Tracy High School students will have to navigate through a construction zone when they return to class in August.
“We have one year of hanging in there and then things will get better,” Tracy High Principal Pat Anastasio said Wednesday. He described some of the projects at Tracy High that will be paid by the Measure E bond approved by voters in June 2006. The bond will also pay for the completion of the West High School campus.
By mid-July, the Tracy Unified School District expects to have a contract to build a new classroom building on the same spot as Tracy High’s old West Building.
The board of education on Tuesday reviewed the budget for the $29.3 million project, which will include a construction contract estimated at $20.2 million, plus the costs for architects, engineers, demolition of the old building and furniture and equipment.
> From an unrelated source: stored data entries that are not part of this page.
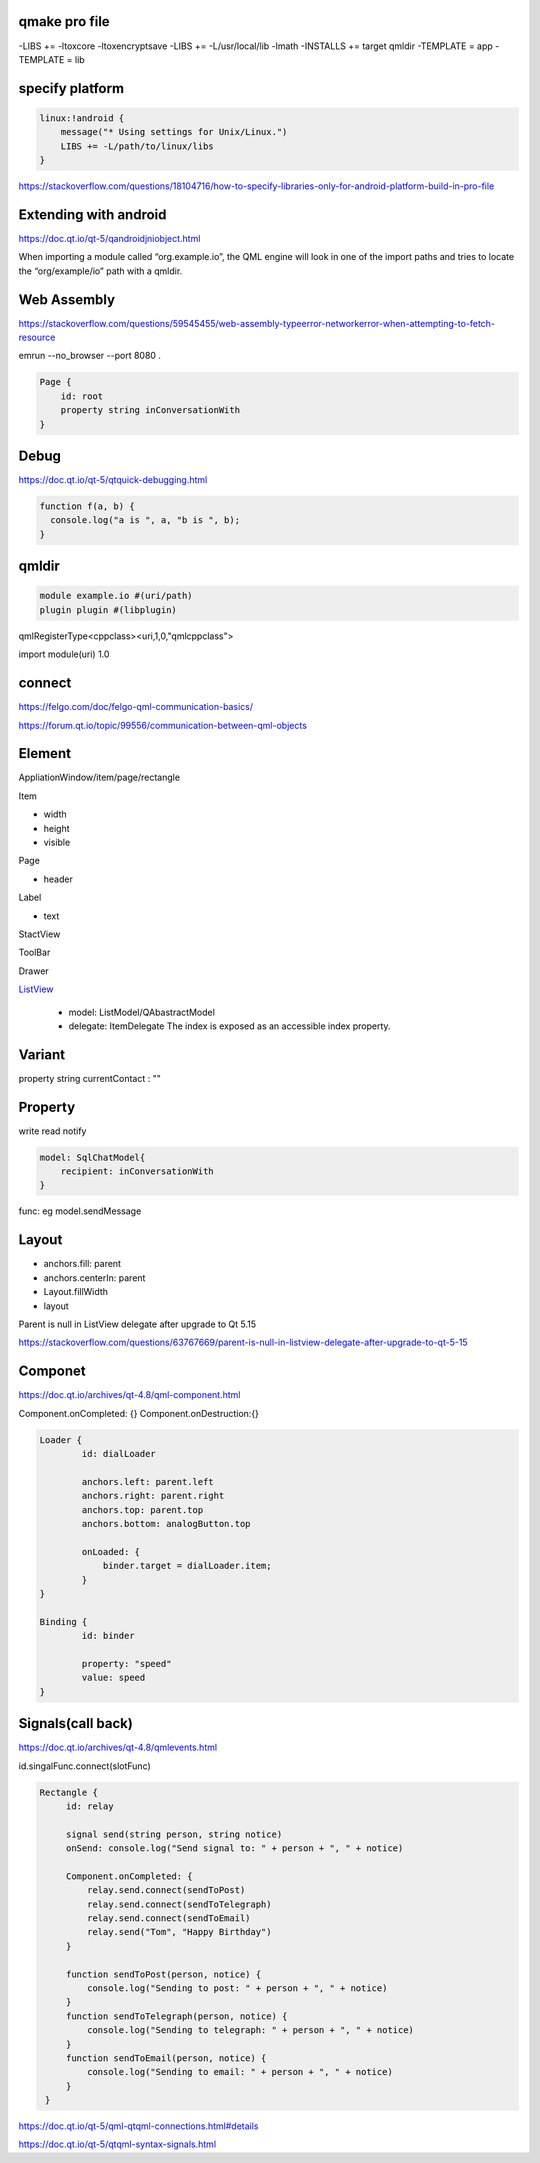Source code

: qmake pro file
-----------------
-LIBS += -ltoxcore -ltoxencryptsave
-LIBS += -L/usr/local/lib -lmath
-INSTALLS += target qmldir
-TEMPLATE = app
-TEMPLATE = lib 

specify platform
----------------
.. code-block::

    linux:!android {
        message("* Using settings for Unix/Linux.")
        LIBS += -L/path/to/linux/libs
    }

https://stackoverflow.com/questions/18104716/how-to-specify-libraries-only-for-android-platform-build-in-pro-file

Extending with android
----------------------
https://doc.qt.io/qt-5/qandroidjniobject.html

When importing a module called “org.example.io”, the QML engine will look in one of the import paths and tries to locate the “org/example/io” path with a qmldir.

Web Assembly
------------
https://stackoverflow.com/questions/59545455/web-assembly-typeerror-networkerror-when-attempting-to-fetch-resource

emrun --no_browser --port 8080 .

.. code-block::

    Page {
        id: root
        property string inConversationWith
    }

Debug
------
https://doc.qt.io/qt-5/qtquick-debugging.html

.. code-block::

    function f(a, b) {
      console.log("a is ", a, "b is ", b);
    }

qmldir
------

.. code-block::

    module example.io #(uri/path)
    plugin plugin #(libplugin)

qmlRegisterType<cppclass><uri,1,0,"qmlcppclass">

import module(uri) 1.0

connect
--------
https://felgo.com/doc/felgo-qml-communication-basics/

https://forum.qt.io/topic/99556/communication-between-qml-objects

Element
--------
AppliationWindow/item/page/rectangle

Item

- width
- height
- visible
  
Page 

- header

Label

- text

StactView

ToolBar

Drawer

ListView_

    - model: ListModel/QAbastractModel
    - delegate: ItemDelegate The index is exposed as an accessible index property. 

.. _ListView: https://doc.qt.io/qt-5/qml-qtquick-listview.html


Variant
-------
property string currentContact : ""

Property
---------
write read notify

.. code-block::

    model: SqlChatModel{
        recipient: inConversationWith
    }


func: eg model.sendMessage


Layout
------
- anchors.fill: parent
- anchors.centerIn: parent  
- Layout.fillWidth

- layout

Parent is null in ListView delegate after upgrade to Qt 5.15

https://stackoverflow.com/questions/63767669/parent-is-null-in-listview-delegate-after-upgrade-to-qt-5-15

Componet
--------
https://doc.qt.io/archives/qt-4.8/qml-component.html

Component.onCompleted: {}
Component.onDestruction:{}

.. code-block::

    Loader {
            id: dialLoader

            anchors.left: parent.left
            anchors.right: parent.right
            anchors.top: parent.top
            anchors.bottom: analogButton.top

            onLoaded: {
                binder.target = dialLoader.item;
            }
    }

    Binding {
            id: binder

            property: "speed"
            value: speed
    }

Signals(call back)
-------------------
https://doc.qt.io/archives/qt-4.8/qmlevents.html

id.singalFunc.connect(slotFunc)

.. code-block::

       Rectangle {
            id: relay

            signal send(string person, string notice)
            onSend: console.log("Send signal to: " + person + ", " + notice)

            Component.onCompleted: {
                relay.send.connect(sendToPost)
                relay.send.connect(sendToTelegraph)
                relay.send.connect(sendToEmail)
                relay.send("Tom", "Happy Birthday")
            }

            function sendToPost(person, notice) {
                console.log("Sending to post: " + person + ", " + notice)
            }
            function sendToTelegraph(person, notice) {
                console.log("Sending to telegraph: " + person + ", " + notice)
            }
            function sendToEmail(person, notice) {
                console.log("Sending to email: " + person + ", " + notice)
            }
        }

https://doc.qt.io/qt-5/qml-qtqml-connections.html#details

https://doc.qt.io/qt-5/qtqml-syntax-signals.html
The district plans to take construction bids July 12, but since the school board doesn’t meet again until Aug. 14, the board authorized Associate Superintendent of Business Services Casey Goodall to sign a contract with the lowest bidder.
Goodall told the board that he expects construction will start by early August and take a year to complete. The concrete tilt-up two-story building will include 40 classrooms and a façade that resembles the mission revival style of the original West Building.
He is also bracing to remodel the Hawley-Westlake math and science building, where work will begin in January.
The school will use temporary classrooms for science classes and move teachers back into the building as classrooms are completed. The school will also see a redesign of storm drains on campus and a reconfiguration of parking lots.
Anastasio looks forward to a new office in a new building, and he said students will go to class in a permanent building instead of the portables scattered around campus.
“It will be one project and then another project until all of the portables are gone,” he said.
During a brief tour of the campus Wednesday, he showed how the modular buildings, the oldest along the track at Peter B. Kyne Field, are deteriorating and overdue for replacement.
“About five years from now, this place will look really different,” he said.